The plank (in the upright, not on the elbows) can be made more difficult in a variety of ways. For example, one can lift and hold each limb in the air in turn, while the position of the body should not change too much (center clench, no leaning, bending or rotation of the trunk). It is even more strenuous to lift two opposite limbs (right arm and left leg, or vice versa) in this way and hold for a moment on only two points of support. We can also alternate between plank and side-plank (the same exercise but turned on its side with only one arm supported), for example in the order left hip – plank – right hip – plank, changing position every 15 seconds.
Another difficult and effective exercise is lifting the legs in a hang or in an upright position on the bars. We hold ourselves in a hang on a trapeze bar or in a rack on the bars, brace our pelvis, and lift our legs in a smooth stroke as high as we can (according to our strength and mobility) so that we do not lose control of the position or the movement. The most common mistake is to swing too much, which makes the movement easier, or to swing too far and lose a stable position (the latter mistake is often caused by the former).
The most difficult is to lift the legs fully extended, while the more we bend the legs, the easier the exercise becomes. Of course, we can gradually work up to stretched legs if it is too difficult at first.
If you don’t mind investing a couple of dozen euros in a piece of fitness equipment, or even if you already own one, the ab wheel exercise is a suitable higher degree of difficulty for abdominal training. Exercises with the ab wheel are similar to the plank, but engage even more muscle groups (notable, for example, is the added work for the broad back muscle). Additionally, even the easier version of the ab wheel (from the kneeling position) is noticeably harder than a simple lunge.
With the ab wheel exercise, again, you need to guard your pelvic position, especially when coming back (the harder phase).

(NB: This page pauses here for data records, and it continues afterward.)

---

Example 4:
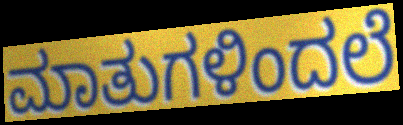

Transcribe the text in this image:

ಮಾತುಗಳಿಂದಲೆ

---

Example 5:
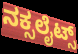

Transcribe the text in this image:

ನಕ್ಸಲೈಟ್ಸ್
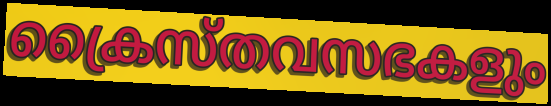
ക്രൈസ്തവസഭകളും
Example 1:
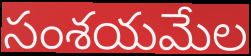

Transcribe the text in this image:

సంశయమేల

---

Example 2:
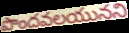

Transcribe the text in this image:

పొందవలయునని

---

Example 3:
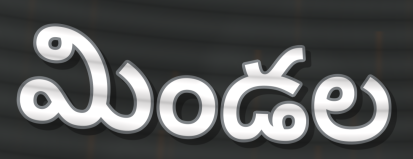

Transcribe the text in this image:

మిండల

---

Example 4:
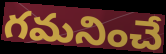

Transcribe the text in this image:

గమనించే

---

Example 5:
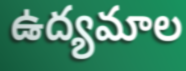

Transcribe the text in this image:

ఉద్యమాల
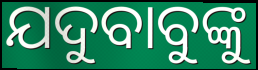
ଯଦୁବାବୁଙ୍କୁ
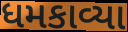
ધમકાવ્યા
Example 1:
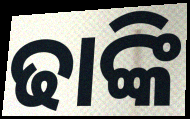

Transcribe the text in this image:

ଢାଙ୍କି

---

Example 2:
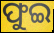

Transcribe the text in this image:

ଫୁଇ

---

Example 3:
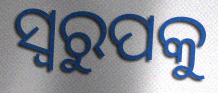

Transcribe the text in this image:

ସ୍ଵରୁପକୁ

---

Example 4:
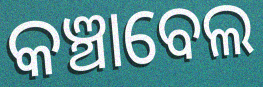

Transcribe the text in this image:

କଞ୍ଚାବେଲ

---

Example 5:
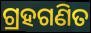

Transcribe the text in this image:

ଗ୍ରହଗଣିତ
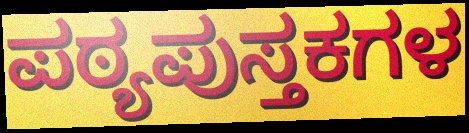
ಪಠ್ಯಪುಸ್ತಕಗಳ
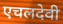
एचलदेवी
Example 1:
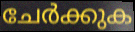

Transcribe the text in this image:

ചേർക്കുക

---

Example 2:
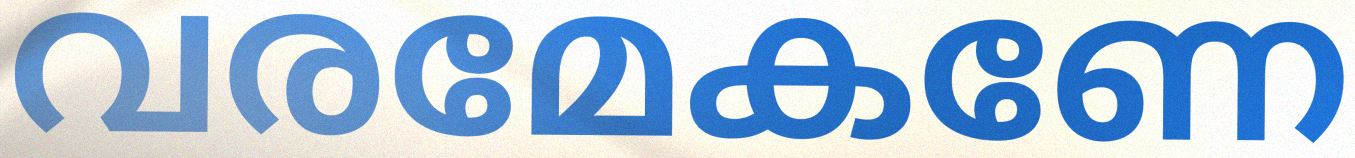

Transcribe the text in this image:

വരമേകണേ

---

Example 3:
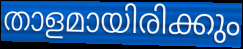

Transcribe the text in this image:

താളമായിരിക്കും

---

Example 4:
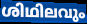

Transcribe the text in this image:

ശിഥിലവും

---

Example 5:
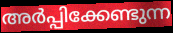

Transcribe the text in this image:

അർപ്പിക്കേണ്ടുന്ന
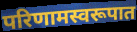
परिणामस्वरूपात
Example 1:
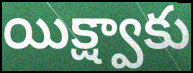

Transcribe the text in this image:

యిక్ష్వాకు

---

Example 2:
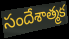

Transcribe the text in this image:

సందేశాత్మక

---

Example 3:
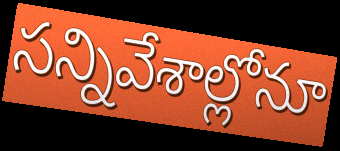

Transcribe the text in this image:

సన్నివేశాల్లోనూ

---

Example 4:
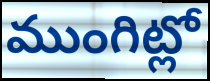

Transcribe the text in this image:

ముంగిట్లో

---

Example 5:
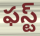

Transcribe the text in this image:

ఫస్ట్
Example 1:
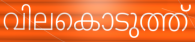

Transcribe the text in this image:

വിലകൊടുത്ത്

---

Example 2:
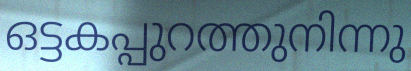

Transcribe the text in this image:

ഒട്ടകപ്പുറത്തുനിന്നു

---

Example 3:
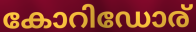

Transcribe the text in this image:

കോറിഡോര്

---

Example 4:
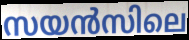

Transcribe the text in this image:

സയൻസിലെ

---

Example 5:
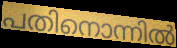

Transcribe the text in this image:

പതിനൊന്നിൽ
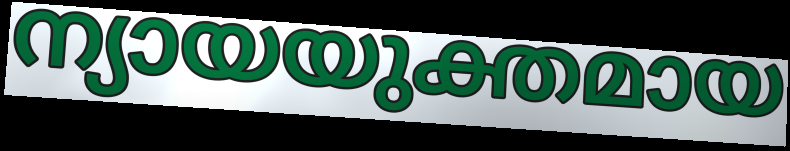
ന്യായയുക്തമായ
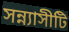
সন্ন্যাসীটি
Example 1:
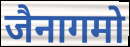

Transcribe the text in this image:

जैनागमो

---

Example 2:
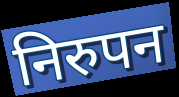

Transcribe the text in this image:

निरुपन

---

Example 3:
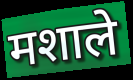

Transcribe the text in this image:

मशाले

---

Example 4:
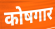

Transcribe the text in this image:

कोषगार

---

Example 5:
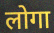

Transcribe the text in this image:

लोगा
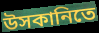
উসকানিতে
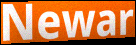
Newar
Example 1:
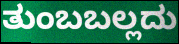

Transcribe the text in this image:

ತುಂಬಬಲ್ಲದು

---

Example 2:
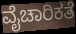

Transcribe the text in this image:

ವೈಚಾರಿಕತೆ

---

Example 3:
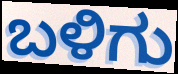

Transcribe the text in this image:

ಬಳಿಗು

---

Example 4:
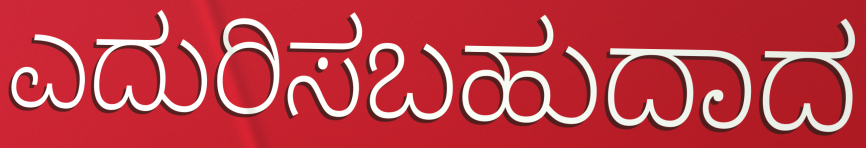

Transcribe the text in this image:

ಎದುರಿಸಬಹುದಾದ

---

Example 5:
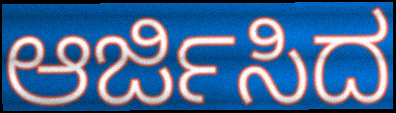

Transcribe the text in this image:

ಆರ್ಜಿಸಿದ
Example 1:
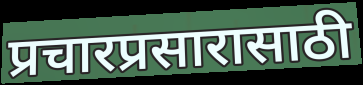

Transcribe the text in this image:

प्रचारप्रसारासाठी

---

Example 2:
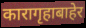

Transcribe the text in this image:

कारागृहाबाहेर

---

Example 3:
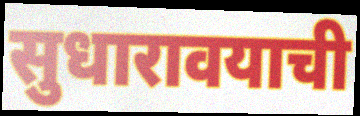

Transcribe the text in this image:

सुधारावयाची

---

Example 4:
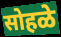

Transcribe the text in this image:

सोहळे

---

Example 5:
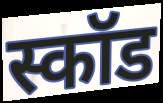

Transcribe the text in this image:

स्कॉड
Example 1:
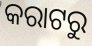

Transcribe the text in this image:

କରାଟରୁ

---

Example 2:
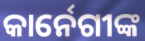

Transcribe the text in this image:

କାର୍ନେଗୀଙ୍କ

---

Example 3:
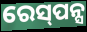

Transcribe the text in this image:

ରେସ୍‌ପନ୍ସ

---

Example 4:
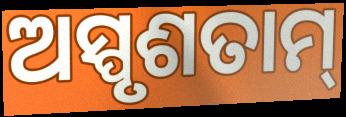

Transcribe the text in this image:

Even if you initially clench your abdominal and glute muscles and have textbook technique, once you get into the hardest phase of the exercise (I reach the end of the ab wheel and start to come back), the perfect position can unravel very quickly. If you find that from a certain distance onwards you are no longer able to come back technically correct, you should not perform the exercise in its entirety just yet.
The ab wheel is a useful diversion for mid-body training, but it is neither indispensable nor necessary. A similar result is achieved with the exercises described above, but when we forcefully want to train with the ab wheel but don’t want to spend money on it, anything that slides across the floor without too much friction can perform a similar role. For example, a dumbbell with a spinning axis, a skateboard, or just a smooth slippery floor and a piece of cloth will suffice.

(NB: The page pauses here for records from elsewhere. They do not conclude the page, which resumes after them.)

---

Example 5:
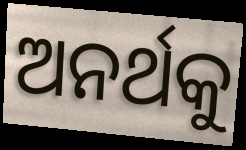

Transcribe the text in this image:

ଅନର୍ଥକୁ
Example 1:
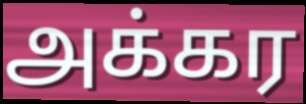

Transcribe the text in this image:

அக்கர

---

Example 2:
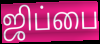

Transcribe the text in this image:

ஜிப்பை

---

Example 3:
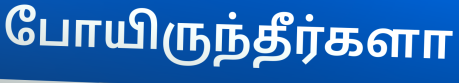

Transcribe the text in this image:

போயிருந்தீர்களா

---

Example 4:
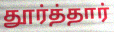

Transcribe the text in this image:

தூர்த்தார்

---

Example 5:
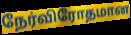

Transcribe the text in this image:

நேர்விரோதமான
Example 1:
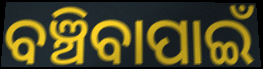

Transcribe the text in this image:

ବଞ୍ଚିବାପାଇଁ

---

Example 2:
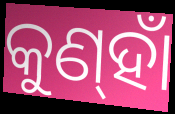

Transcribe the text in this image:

କୁଣ୍‌ହାଁ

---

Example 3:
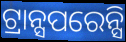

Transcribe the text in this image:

ଟ୍ରାନ୍ସପରେନ୍ସି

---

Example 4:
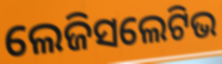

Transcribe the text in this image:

ଲେଜିସଲେଟିଭ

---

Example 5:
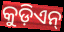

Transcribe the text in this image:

କୁଡ଼ିଏନ୍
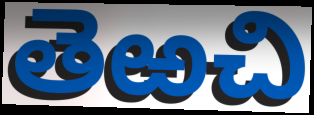
తెఱచి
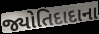
જ્યોતિદાદાના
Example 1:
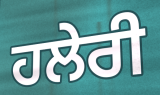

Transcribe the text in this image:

ਹਲੇਰੀ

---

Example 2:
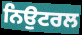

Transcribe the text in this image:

ਨਿਉਟਰਲ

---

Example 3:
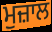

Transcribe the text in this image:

ਮੁਜ਼ਾਲ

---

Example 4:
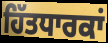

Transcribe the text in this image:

ਹਿੱਤਧਾਰਕਾਂ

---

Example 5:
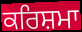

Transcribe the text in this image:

ਕਰਿਸ਼ਮਾ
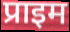
प्राइम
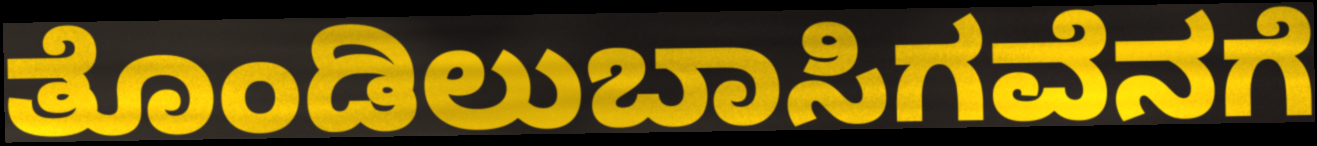
ತೊಂಡಿಲುಬಾಸಿಗವೆನಗೆ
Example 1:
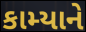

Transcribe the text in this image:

કામ્યાને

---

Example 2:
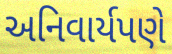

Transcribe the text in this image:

અનિવાર્યપણે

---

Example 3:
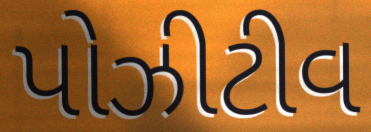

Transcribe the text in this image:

પોઝીટીવ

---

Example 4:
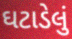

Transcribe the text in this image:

ઘટાડેલું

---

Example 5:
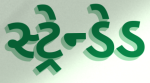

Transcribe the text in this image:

સ્ટ્રેન્ડેડ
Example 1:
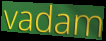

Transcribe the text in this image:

vadam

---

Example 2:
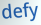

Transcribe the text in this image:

defy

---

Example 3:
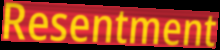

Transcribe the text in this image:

Resentment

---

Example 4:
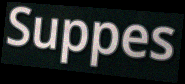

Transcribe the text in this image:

Suppes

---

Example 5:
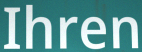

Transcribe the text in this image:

Ihren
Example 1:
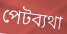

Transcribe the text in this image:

Exercises for the “lower abdomen”
Many people are looking for a magic recipe to strengthen and hollow out the lower abdomen. With this goal, it is unfortunately similar to the myths mentioned at the beginning of the article. If you are concerned about flattening and getting rid of the fat cushion on your lower abdomen, you simply need to lose it altogether.

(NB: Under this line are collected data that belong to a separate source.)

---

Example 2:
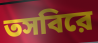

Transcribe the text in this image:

তসবিরে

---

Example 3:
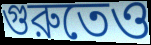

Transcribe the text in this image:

গুরুতেও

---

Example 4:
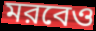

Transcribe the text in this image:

মরবেও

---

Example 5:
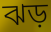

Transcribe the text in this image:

ঝড়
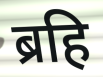
ब्रहि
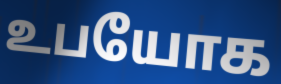
உபயோக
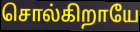
சொல்கிறாயே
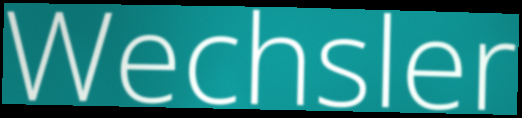
Wechsler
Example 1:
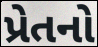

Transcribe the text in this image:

પ્રેતનો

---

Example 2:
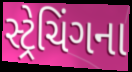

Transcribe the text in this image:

સ્ટ્રેચિંગના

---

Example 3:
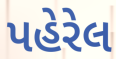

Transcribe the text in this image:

પહેરેલ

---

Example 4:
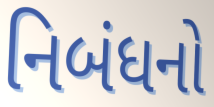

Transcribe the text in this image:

નિબંધનો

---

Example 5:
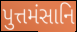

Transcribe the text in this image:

પુત્તમંસાનિ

When it comes to strengthening, there is no exercise that isolates only the lower part of the rectus abdominis. When a muscle contracts, it contracts all of it. While it is true that muscles can be “attacked” from different angles, and different heads of muscle stimulated with different exercises at different rates, for example, this is something that is still only relevant to bodybuilders and some elite athletes.
The lower abdominals will be sufficiently engaged when we properly perform exercises like the plank (and its variations), ab wheel, leg raises in the hang, and so on. Too much, and especially too specific aesthetic demands, as we can see, hinder us from achieving physical fitness rather than providing a stronger motivation. Try always to take appearance somewhat lightly, and orient yourself rather according to performance and your own feeling.